Conditioning is all well and good, but it's just that - conditioning. Why waste time in class when you can stomp around in a low stance to your hearts content at home?
I agree that low squat and lunge positions are good exercise and can your benefit martial arts training, but personally I'd prefer to focus on techniques I might one day use, rather than a hybrid fitness focused technique, at training. If I wanted to do that I'd sign up to boxfit.
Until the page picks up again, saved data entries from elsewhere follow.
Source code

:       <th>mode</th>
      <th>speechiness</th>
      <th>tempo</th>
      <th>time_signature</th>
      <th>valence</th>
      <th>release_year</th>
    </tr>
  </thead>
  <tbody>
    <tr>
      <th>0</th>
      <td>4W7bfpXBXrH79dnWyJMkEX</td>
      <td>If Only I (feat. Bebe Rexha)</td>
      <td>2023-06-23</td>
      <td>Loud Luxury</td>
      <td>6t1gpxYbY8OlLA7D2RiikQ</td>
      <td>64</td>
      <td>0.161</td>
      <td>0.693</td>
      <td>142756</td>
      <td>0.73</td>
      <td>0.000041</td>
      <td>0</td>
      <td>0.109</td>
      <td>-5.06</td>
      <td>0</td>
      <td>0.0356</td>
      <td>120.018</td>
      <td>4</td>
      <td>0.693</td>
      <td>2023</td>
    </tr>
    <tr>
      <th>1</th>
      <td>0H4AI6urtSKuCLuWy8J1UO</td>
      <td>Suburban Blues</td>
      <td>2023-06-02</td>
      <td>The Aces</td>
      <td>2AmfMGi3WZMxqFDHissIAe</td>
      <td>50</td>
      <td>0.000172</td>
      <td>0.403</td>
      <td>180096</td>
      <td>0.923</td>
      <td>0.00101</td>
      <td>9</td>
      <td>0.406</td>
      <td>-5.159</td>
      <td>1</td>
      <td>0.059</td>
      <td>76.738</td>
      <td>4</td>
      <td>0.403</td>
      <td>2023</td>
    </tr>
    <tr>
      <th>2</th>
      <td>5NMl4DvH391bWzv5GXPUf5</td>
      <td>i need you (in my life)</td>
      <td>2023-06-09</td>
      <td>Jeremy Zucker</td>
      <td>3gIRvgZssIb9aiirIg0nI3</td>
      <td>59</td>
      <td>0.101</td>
Or zumba, which apparently is full of hot 24 year old brazilian women, from what I could see from the informercial I watched at 2am the other weekend.
And although it's an old, much argued point, I'm buggered if I can see how if you're constantly training in a low stance, you think you can suddenly fall naturally into a more appropriate fighting stance when you're attacked out of the blue by the two ars*holes who have followed you out of the bar. Won't happen, you'll either be standing in the low stance out of habit, which it seems is largely accepted to be a bit unrealistic for real fighting, or if you are more upright you'll be worrying about keeping the stance, as well as the fact that there are punches flying at you. Personally, trying to deal with the latter is more than enough to keep me occupied, I can do without the added problems of checking where my feet are placed.